Dominion quickly establishes a new world order in which Chris Pratt’s Owen is rounding up dinosaurs in a laughably silly sequence that sees him morph into Mick Dundee, minus the charm, while Bryce Dallas Howard’s Claire is a full blown animal activist on dawn raids with Justice Smith. The two of them are living in the wilderness in an attempt to protect Isabella Sermon’s Maisie, who is sick of being forced to be Clone Alone, despite the threat to her life from nefarious sorts peering through a telescopic lens. Guess what?
It’s here, very early on, that Dominion abandons the idea of exploring how man and beast can co-exist. There are no The Lost World San Diego style sequences of rampaging dinosaurs, or anything like what was teased during the T-Rex attack on the drive-in cinema from the prologue. Instead it turns into something more akin to Jurassic World Ghost Protocol, in which our two-dimensional heroes embark on a globe-trotting adventure in pursuit of their adopted daughter, occasionally stopping for a Mission Impossible style bike chase through Malta, or to get caught up in a convoluted bio-tech battle over giant bugs.
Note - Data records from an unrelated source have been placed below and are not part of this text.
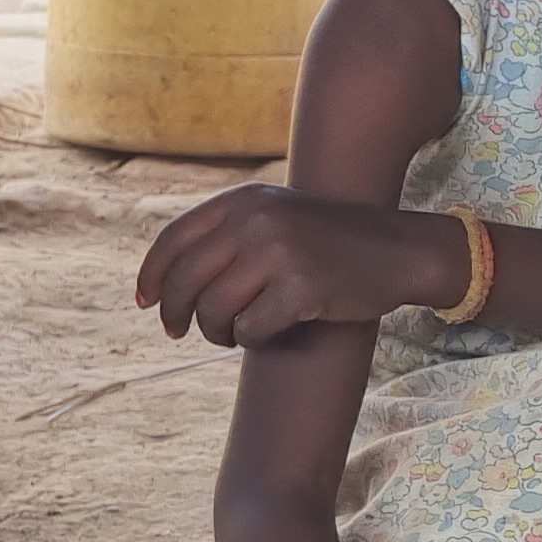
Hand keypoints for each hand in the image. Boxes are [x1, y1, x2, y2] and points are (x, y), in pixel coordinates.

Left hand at [139, 187, 454, 345]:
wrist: (395, 249)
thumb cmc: (325, 242)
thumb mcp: (272, 217)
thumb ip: (224, 236)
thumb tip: (162, 283)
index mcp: (242, 201)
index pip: (174, 239)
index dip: (152, 276)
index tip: (145, 303)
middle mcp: (256, 220)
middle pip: (185, 279)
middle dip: (175, 313)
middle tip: (179, 332)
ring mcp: (279, 252)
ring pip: (213, 309)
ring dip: (215, 332)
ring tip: (231, 334)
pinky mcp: (302, 288)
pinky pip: (250, 330)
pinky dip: (251, 340)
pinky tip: (267, 332)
It results in a film with more unwanted strands than a Henry Wu test tube. You had the foundations for a movie that directly addressed the questions posed to John Hammond during that ill fated spin in the Ford Explorer about the dangers of dinosaurs living on the same planet as man. It’s a sandbox only briefly played in during the superb finale to Spielberg’s sloppy sequel. Instead the menagerie of beasts are magically summoned to yet another enclosure where they can be overseen by a boo-hiss bad-guy (Campbell Scott’s underwhelming Dodgson), while our assorted cast run around on missions of varying degrees of interest.
On a positive note, it was always going to be like the “they’re moving in herds” moment finally seeing Alan Grant, Ellie Sattler and Ian Malcolm together again, and boy does Dominion need their presence. What the Jurassic World characters lack in chemistry, the OG actors make up for in a way that’s like putting on an old jumper at winter. The early exchanges between Dern and Neill are just lovely, both slipping into their skins with unforced ease, and while Goldblum draws the short straw in terms of screen time, he still gets enough moments to ooze that salubrious butterfly effect charm.
They’re not the only echo of 1993 that turns out to be a successful part of the Dominion DNA, because while the dinosaurs feel quite unthreatening this time around, so much so that at one stage you fully expect one of them to start speaking with Sean Connery’s voice, the use of practical Dino effects is nothing short of spectacular. Whether it’s the caged Centrosaurus animatronic that Dern interacts with in a wonderful call back to 93’s hatching velociraptor, or the giant head of a hunting Giganotosaurus during the throw everything and see what sticks finale, they’re testament to the legacy of the late great Stan Winston’s ground-breaking work.
At times Dominion lurches towards passable blockbuster fun, but there are no memorable moments to match even the best parts of some of the franchise’s lesser instalments; The Lost World had Julianne Moore on the cracking window pane, Jurassic Park III introduced the Pteranodon in a scene straight out of a horror movie, and Fallen Kingdom had that beautifully tragic shot of the stranded Brachiosaurus about to be engulfed in flames. While Dominion has action scenes befitting of a seen-it-all-before spy-franchise, there’s no magic, nothing that sticks with you, not even the Dilophosaurus spit.
Ultimately Ian Malcolm was correct in 1997’s The Lost World when he said “Taking dinosaurs off this island is the worst idea in the long, sad history of bad ideas. And I’m gonna be there when you learn that”. He couldn’t have been more prescient.